CONSIGNE 1: D'après l'extrait du document, quel est le titre de la création qui a suivi Piletta ReMix ?
CONSIGNE 2: Reproduisez à l'identique un passage de l'extrait du document, en commençant par « Ouvrir l’espace : de » et en allant jusqu'à « un acte politique. » inclus.

EXTRAIT DU DOCUMENT:
________________________________________
Ouvrir l’espace : de la 2D à la 3D
Le succès de Piletta ReMix a permis de monter une production plus importante pour la création suivante, Beaux Jeunes Monstres. C’est le récit en voix intérieure d’un adolescent porteur d’une lourde infirmité motrice cérébrale. Enfermé dans son corps, Willy s’allie à tous les opprimés de son entourage pour mener sa révolte, prenant sa mère en otage dans l’église du village. Encouragés à se rendre visibles, les protagonistes portent le héros et changent le monde par un geste collectif qui devient un acte politique.
________________________________________
DONNÉES DISPONIBLES:
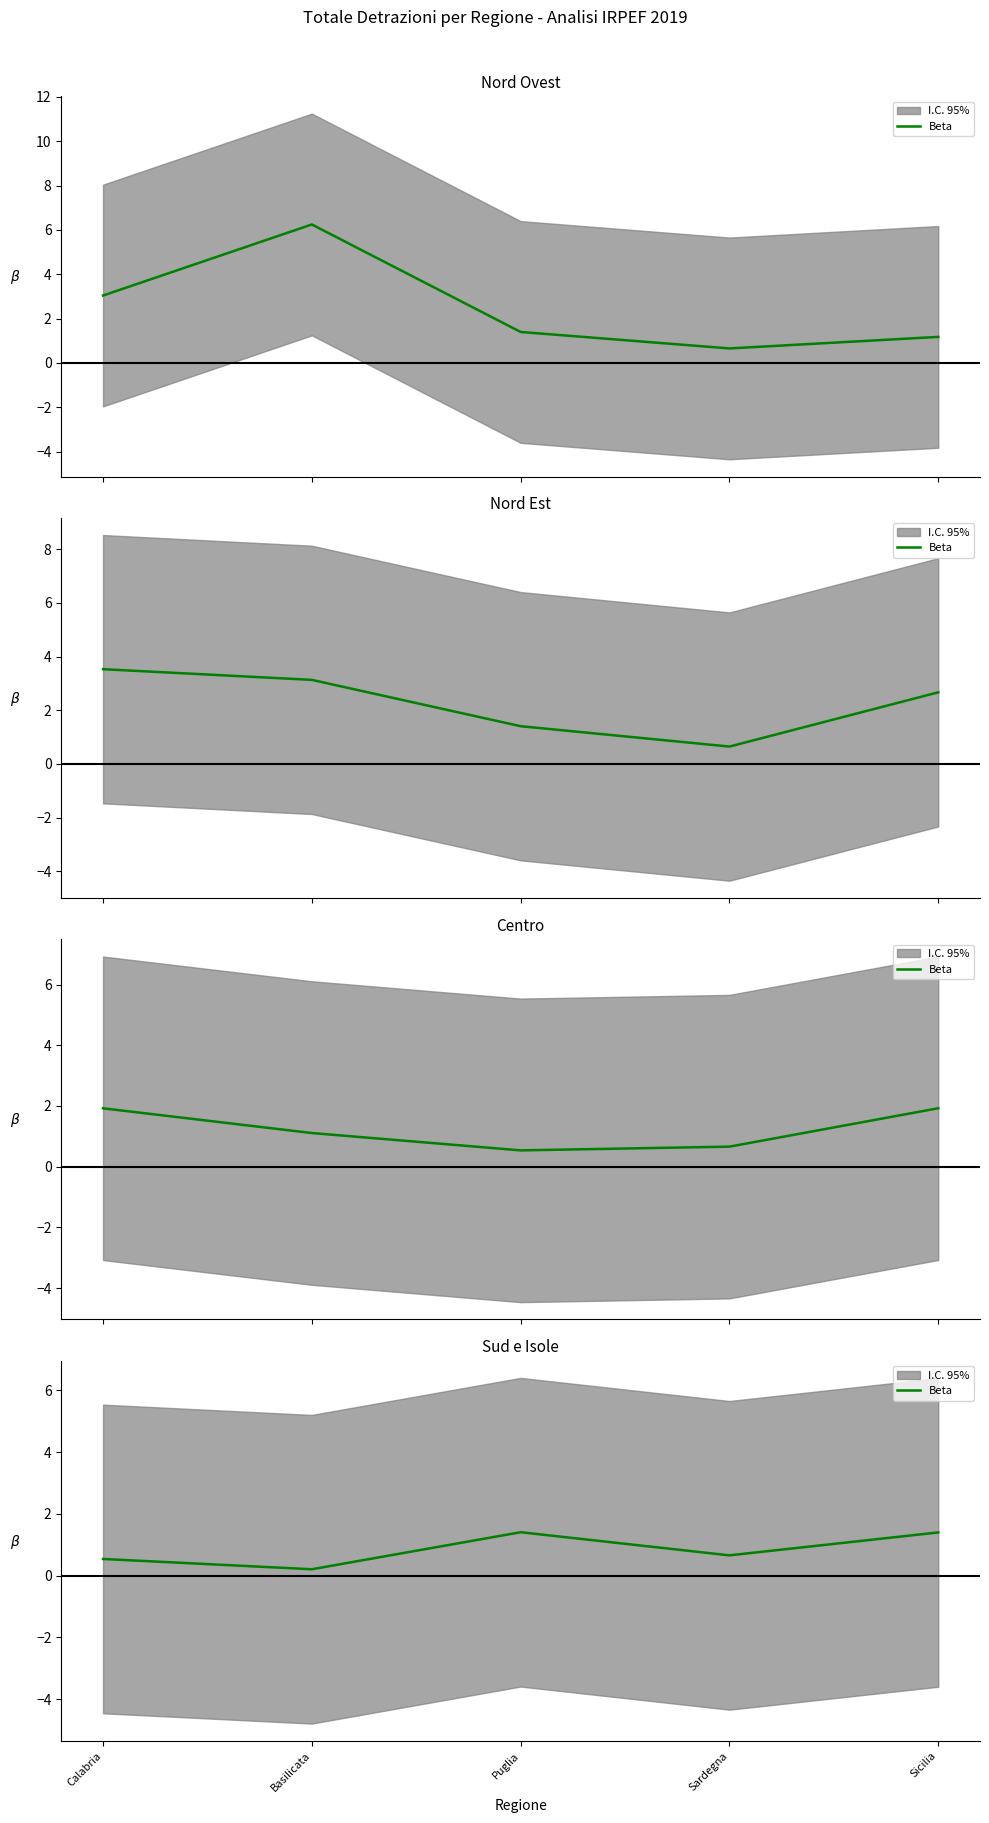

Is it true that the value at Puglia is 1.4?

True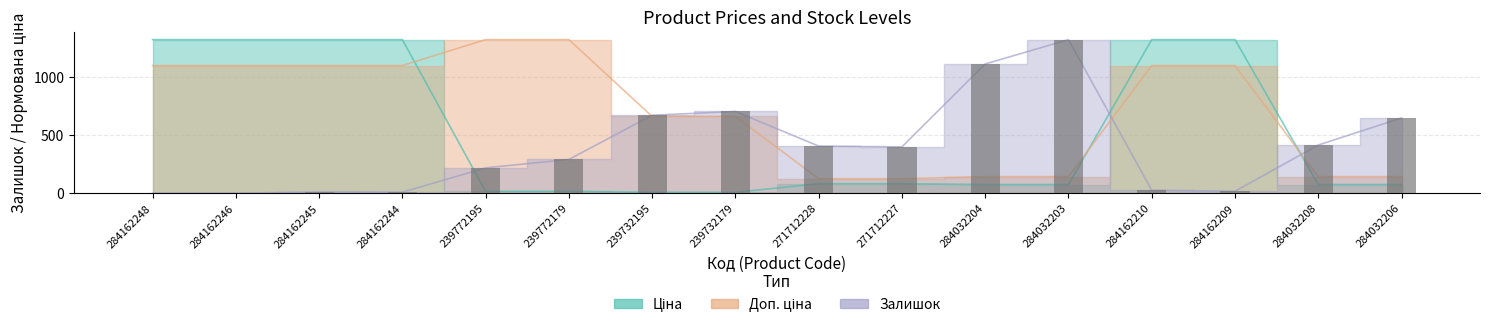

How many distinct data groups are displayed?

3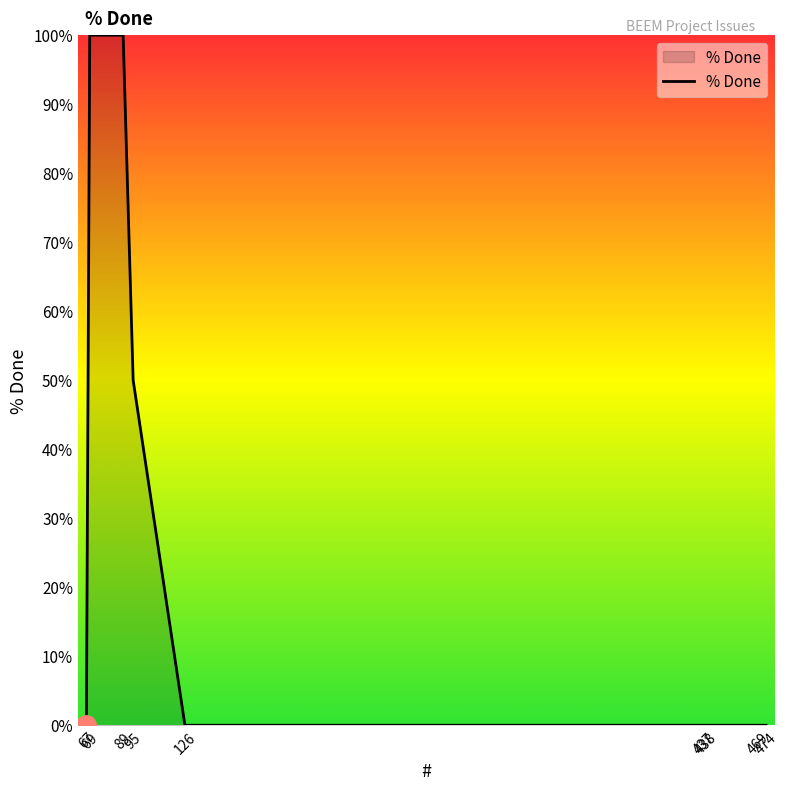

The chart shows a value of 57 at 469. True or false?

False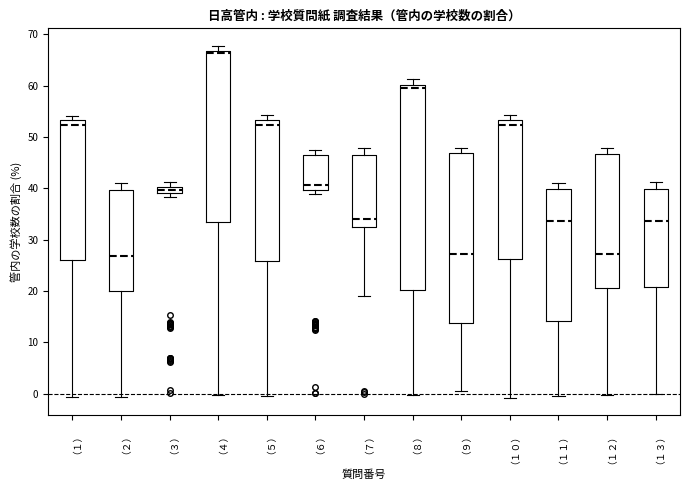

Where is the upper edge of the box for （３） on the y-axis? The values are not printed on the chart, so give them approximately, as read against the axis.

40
________________________________________
ESPACE DE RÉPONSE 1: Beaux Jeunes Monstres.

ESPACE DE RÉPONSE 2:
Ouvrir l’espace : de la 2D à la 3D
Le succès de Piletta ReMix a permis de monter une production plus importante pour la création suivante, Beaux Jeunes Monstres. C’est le récit en voix intérieure d’un adolescent porteur d’une lourde infirmité motrice cérébrale. Enfermé dans son corps, Willy s’allie à tous les opprimés de son entourage pour mener sa révolte, prenant sa mère en otage dans l’église du village. Encouragés à se rendre visibles, les protagonistes portent le héros et changent le monde par un geste collectif qui devient un acte politique.